Assignment :: Quote the listing below word for word, keeping every line unchanged.

Start of Provided material

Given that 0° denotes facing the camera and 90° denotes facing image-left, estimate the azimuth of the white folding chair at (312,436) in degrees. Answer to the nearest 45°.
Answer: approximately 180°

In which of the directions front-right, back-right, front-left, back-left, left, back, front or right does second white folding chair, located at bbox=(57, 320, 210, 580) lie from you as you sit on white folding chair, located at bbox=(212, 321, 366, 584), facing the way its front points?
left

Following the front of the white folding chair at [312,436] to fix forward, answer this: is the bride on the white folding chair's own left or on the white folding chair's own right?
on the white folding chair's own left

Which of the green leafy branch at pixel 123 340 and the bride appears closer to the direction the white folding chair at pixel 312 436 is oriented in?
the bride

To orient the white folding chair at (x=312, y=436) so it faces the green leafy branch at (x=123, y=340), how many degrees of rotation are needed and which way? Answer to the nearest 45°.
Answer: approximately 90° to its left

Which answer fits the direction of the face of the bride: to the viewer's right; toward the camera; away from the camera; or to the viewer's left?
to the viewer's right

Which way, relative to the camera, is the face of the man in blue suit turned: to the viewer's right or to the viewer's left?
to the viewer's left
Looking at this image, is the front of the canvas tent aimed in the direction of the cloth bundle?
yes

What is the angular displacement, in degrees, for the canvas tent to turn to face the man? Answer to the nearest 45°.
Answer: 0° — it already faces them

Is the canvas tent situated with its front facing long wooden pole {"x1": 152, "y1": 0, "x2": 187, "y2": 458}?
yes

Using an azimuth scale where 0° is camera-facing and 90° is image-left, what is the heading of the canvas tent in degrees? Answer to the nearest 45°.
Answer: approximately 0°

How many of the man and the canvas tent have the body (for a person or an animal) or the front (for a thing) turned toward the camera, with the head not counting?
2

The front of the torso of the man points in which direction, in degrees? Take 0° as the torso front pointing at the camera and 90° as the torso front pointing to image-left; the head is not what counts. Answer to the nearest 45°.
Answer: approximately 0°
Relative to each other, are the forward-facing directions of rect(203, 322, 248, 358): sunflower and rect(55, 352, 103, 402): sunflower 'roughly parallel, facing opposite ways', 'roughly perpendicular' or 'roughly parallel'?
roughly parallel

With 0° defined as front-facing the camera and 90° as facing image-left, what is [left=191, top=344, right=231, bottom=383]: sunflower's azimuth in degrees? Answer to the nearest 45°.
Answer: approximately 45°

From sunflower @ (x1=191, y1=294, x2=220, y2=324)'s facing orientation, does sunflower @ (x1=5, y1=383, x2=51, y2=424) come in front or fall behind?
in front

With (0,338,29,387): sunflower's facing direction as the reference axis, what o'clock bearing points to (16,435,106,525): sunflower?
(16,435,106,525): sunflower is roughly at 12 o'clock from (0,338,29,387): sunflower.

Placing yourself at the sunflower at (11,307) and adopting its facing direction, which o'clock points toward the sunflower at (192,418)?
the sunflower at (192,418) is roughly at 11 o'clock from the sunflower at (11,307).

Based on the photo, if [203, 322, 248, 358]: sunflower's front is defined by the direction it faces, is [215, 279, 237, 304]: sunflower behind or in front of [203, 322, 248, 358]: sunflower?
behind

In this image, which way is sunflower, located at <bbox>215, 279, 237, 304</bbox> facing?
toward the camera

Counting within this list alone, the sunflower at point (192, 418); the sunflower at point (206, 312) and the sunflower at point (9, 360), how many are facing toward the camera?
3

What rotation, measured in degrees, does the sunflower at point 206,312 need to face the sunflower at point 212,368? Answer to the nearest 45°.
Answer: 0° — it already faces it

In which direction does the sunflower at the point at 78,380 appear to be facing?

End of Provided material

Task solution ::
Given that 0° denotes facing the camera and 90° denotes facing image-left, estimate the azimuth of the white folding chair at (312,436) in degrees. Answer to the nearest 45°.
Answer: approximately 180°

In which of the directions front-right, back-right, front-left, back-left, left, back, front or right does second white folding chair, located at bbox=(57, 320, 210, 580) lie from you as you sit on white folding chair, located at bbox=(212, 321, 366, 584), facing the way its front points?
left

Following the front of the white folding chair at [312,436] to fix forward, answer this: is the bride on the white folding chair's own left or on the white folding chair's own right?
on the white folding chair's own left

Which of the green leafy branch at pixel 123 340 and the bride appears closer to the direction the white folding chair at pixel 312 436 is oriented in?
the bride

To orient the white folding chair at (x=312, y=436) so it faces the green leafy branch at (x=123, y=340), how many degrees of rotation are needed and which way? Answer to the nearest 45°.
Answer: approximately 90° to its left

Which answer fits the direction of the face of the bride: to the viewer's right; toward the camera; away from the camera; or to the viewer's left?
to the viewer's right

Which way, relative to the camera, is the face of the man in blue suit turned: to the viewer's right or to the viewer's left?
to the viewer's left
Looking at this image, is the front of the canvas tent aimed in the direction of the cloth bundle?
yes

What is the angular displacement, in degrees, for the canvas tent to turn to face the man? Answer to the nearest 45°.
Answer: 0° — it already faces them

Is the canvas tent situated with its front facing long wooden pole {"x1": 152, "y1": 0, "x2": 187, "y2": 458}?
yes

Using an azimuth scale where 0° is camera-facing and 90° is image-left, what is the heading of the canvas tent in degrees? Answer to the nearest 45°.
Answer: approximately 0°

How many of the man and the canvas tent have the body (for a person or an animal) or the front (for a thing) turned toward the camera, with the head not counting?
2

The front of the torso of the man points in which direction, in degrees? Take 0° as the torso front pointing at the camera and 90° as the torso front pointing to image-left; the head is not what counts. Answer to the nearest 45°.
Answer: approximately 0°
Relative to each other, are the forward-facing directions of rect(203, 322, 248, 358): sunflower and rect(55, 352, 103, 402): sunflower 'roughly parallel, facing opposite ways', 'roughly perpendicular' or 'roughly parallel'?
roughly parallel

With 0° defined as front-facing the camera and 90° as facing image-left, what is [left=191, top=344, right=231, bottom=383]: sunflower's azimuth in degrees? Answer to the nearest 45°.
Answer: approximately 45°

From sunflower @ (x1=191, y1=294, x2=220, y2=324)'s facing orientation, does sunflower @ (x1=5, y1=383, x2=51, y2=424) come in front or fall behind?
in front

With (0,338,29,387): sunflower's facing direction as the reference axis, what o'clock bearing points to (16,435,106,525): sunflower?
(16,435,106,525): sunflower is roughly at 12 o'clock from (0,338,29,387): sunflower.

Placing yourself at the sunflower at (11,307) and adopting its facing direction, which o'clock points toward the sunflower at (192,418)?
the sunflower at (192,418) is roughly at 11 o'clock from the sunflower at (11,307).

Based on the photo, if [203, 322, 248, 358]: sunflower's front is defined by the direction it faces, is [215, 279, 237, 304]: sunflower behind or in front of [203, 322, 248, 358]: sunflower?
behind

In this image, which way is sunflower, located at <bbox>215, 279, 237, 304</bbox> facing?
toward the camera

Counting within this list alone, the sunflower at point (192, 418); the sunflower at point (206, 312) and the sunflower at point (9, 360), how many are facing toward the camera?
3

What rotation, measured in degrees, does the sunflower at point 206,312 need to face the sunflower at point 212,368? Answer to the nearest 45°.
Answer: 0° — it already faces it

In which direction does the sunflower at the point at 78,380 appear to be facing?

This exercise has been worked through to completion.